Sunday, October 19, 2014

Does violence mirror society? Foley's take

In Foley’s book, Foley Is Good, Foley goes into how he pitched a match to McMahon, where Foley could show how bad a heel The Rock was, by having Foley say “I Quit.” Foley would also bring his wife and kids to the Royal Rumble, and his wife would “throw in the towel” for Foley, by saying he quits… Vince agreed to it, and after the fifth hit over the head with a steel chair, Noelle would call it quits for Mick. One of the things Foley was worried about was reopening a cut on his head and bleed. All of this in the background of the wrestling industry being under scrutiny from the Parents Television Council on one side of the spectrum to Muslims on the other side.

As it turns out, the match script was changed, and for Foley it was a disaster in terms what he was concerned about, the blood and the script, which The Rock didn’t follow (according to Foley.) Rock hit Foley almost double the number of times he was supposed to—not waiting the minute or two in-between as he was supposed to, but just seconds between. Foley could not recover, although he was really hurting and bleeding profusely, all this made worse by being handcuffed. So much for the Parents Television Council. Foley’s wife and kids were in the audience and their terror of the match could be seen.

In his book, Foley defends the violence of wrestling, saying that it actually mirrors society by giving fans what they want. He compares violence in wrestling to traditional stories such as Hansel and Gretel (child abuse, imprisonment, murder by oven,) Sleeping Beauty (rape, adultery, attempted cannibalism), etc and others. In my opinion, although the symbolism is there in fairy tales, the actual acts are not. Fairy tales are many times told in order to keep children from doing things, keeping them on the right track of societal norms or beliefs of the time, or to warn them as a consequence of their impending actions.  He compares wrestling violence to movies such as Saving Private Ryan and Gladiator.

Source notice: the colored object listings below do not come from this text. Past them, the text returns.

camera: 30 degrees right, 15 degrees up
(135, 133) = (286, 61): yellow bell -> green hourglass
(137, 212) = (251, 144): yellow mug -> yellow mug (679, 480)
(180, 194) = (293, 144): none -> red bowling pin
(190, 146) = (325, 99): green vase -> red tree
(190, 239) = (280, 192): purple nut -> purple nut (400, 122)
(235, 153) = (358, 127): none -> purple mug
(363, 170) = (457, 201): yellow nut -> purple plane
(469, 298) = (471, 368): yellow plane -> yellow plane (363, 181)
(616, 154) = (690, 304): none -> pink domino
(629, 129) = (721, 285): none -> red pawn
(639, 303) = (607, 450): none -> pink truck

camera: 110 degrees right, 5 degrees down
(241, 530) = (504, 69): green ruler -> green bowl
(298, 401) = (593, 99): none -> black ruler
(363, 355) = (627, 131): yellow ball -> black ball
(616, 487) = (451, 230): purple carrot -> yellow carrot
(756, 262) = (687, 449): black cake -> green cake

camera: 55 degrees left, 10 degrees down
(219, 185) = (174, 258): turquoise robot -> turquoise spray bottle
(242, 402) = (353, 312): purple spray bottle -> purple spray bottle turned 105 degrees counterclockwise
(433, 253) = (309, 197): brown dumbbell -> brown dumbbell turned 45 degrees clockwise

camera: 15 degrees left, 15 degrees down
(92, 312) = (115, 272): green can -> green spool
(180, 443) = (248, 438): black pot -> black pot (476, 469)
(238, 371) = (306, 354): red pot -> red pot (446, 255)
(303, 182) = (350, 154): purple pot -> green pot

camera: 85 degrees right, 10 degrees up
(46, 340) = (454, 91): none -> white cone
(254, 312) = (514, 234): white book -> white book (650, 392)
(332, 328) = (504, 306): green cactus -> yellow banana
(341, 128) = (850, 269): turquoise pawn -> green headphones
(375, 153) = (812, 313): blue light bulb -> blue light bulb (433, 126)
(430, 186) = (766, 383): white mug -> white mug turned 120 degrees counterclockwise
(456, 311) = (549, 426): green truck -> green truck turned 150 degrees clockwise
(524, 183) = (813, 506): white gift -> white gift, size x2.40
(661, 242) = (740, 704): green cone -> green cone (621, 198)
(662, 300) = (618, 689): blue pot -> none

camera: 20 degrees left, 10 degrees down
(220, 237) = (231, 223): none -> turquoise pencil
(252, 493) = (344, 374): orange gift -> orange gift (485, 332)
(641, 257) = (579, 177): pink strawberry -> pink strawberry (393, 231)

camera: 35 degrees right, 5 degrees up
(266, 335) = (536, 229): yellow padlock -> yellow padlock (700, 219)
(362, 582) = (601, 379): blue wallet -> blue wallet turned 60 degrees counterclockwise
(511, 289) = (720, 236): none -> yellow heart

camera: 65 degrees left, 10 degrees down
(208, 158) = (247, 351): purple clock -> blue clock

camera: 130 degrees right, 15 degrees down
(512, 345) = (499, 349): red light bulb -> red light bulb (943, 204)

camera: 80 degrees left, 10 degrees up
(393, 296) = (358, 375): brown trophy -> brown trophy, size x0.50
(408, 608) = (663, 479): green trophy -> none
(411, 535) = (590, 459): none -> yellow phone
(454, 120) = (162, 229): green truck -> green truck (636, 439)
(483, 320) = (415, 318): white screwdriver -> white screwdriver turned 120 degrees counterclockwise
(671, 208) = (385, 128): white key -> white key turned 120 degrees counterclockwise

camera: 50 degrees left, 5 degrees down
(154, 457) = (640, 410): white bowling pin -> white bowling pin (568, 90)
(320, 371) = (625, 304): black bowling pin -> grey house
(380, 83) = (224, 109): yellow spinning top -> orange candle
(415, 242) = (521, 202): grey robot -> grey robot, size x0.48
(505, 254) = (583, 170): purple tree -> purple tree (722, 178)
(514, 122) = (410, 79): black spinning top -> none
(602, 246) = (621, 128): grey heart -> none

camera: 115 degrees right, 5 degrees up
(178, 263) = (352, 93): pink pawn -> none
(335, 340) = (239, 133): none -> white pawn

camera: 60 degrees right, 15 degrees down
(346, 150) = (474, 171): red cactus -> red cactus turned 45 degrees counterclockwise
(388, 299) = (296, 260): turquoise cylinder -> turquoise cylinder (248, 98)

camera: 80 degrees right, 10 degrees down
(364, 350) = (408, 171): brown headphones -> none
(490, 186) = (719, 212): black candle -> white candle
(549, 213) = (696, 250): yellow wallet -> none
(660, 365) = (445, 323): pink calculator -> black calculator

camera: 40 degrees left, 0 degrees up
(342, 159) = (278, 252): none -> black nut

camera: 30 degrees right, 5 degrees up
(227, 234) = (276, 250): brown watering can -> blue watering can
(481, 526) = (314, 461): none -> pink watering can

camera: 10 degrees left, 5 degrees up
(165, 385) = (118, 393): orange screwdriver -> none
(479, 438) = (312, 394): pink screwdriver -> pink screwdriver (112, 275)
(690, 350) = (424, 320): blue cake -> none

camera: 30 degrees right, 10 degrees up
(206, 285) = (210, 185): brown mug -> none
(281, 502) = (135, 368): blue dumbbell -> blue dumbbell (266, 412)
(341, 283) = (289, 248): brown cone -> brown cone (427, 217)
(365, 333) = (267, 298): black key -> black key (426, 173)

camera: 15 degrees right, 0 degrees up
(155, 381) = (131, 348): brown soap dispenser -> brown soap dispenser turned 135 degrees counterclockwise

Foley then goes into wrestling violence versus other sports, such as baseball with Roger Clemens hitting Mike Piazza in the head with a fastball, or hockey (where stitches number in the hundreds), or football when Joe Theismann had a compound leg fracture from a Lawrence Taylor hit. I consider these Foley examples to be relatively seldom occurring events. Of course, in terms of today’s society, there is a great deal of concern currently both in amateur football and pro ball with the head concussions. So maybe Foley was on to something. Or, is it a product of Foley’s time, and is it now reflective of our time? 

Reminder, I will be out for the rest of this week. 


Sam Ford said...

Certainly, you can read a fair amount of defensiveness in Foley's points, and a great deal of cherry-picking. But he was also doing some of that tongue-in-cheek, I think...openly acknowledging it but expressing what he saw as a double-standard in how people talk about and evaluate wrestling. My takeaway was his point that a.) life is violent, so should we be all that surprised that the performance of violence in wrestling is part of it? b.) wrestling fans seem to like it when they catch glimpses that the guys are often good friends backstage because, while people like to blur the line, they are also attracted to wrestling, especially these days, because they like the PERFORMANCE of violence by guys who they know AREN'T trying to hurt each other; and c.) perhaps one of the best points he has made on this point in our reading thus far...there's a strange paradox that wrestling was soundly criticized for being fake when it was trying to purport to be real and, now that it's openly admitting it's real, it's being criticized as being violent and barbaric...

Timothy S. Rich said...

This is one of my favorite points in the book: that seem to accept wrestling as "fake" or at least less than what is portrayed, but rarely stop to consider how other mediums may be just as scripted.

In some ways it reminds me of coverage of most "reality" television shows. Even the casual observer can tell that through editing and selective prodding, a narrative is generated that may have very little to do with the actual interactions of the show.

Then of course there are the interactions when one scripted entity (WWE) attempts to get into reality television (Tough Enough; Total Divas), usually with mixed results.

Gary said...

If you think about it, there is a lot in life that is scripted, from what we do every day to what we wear, to the news on TV (most certainly scripted and framed). I think Foley cut himself short with his tongue-and-cheek approach in defense of wrestling.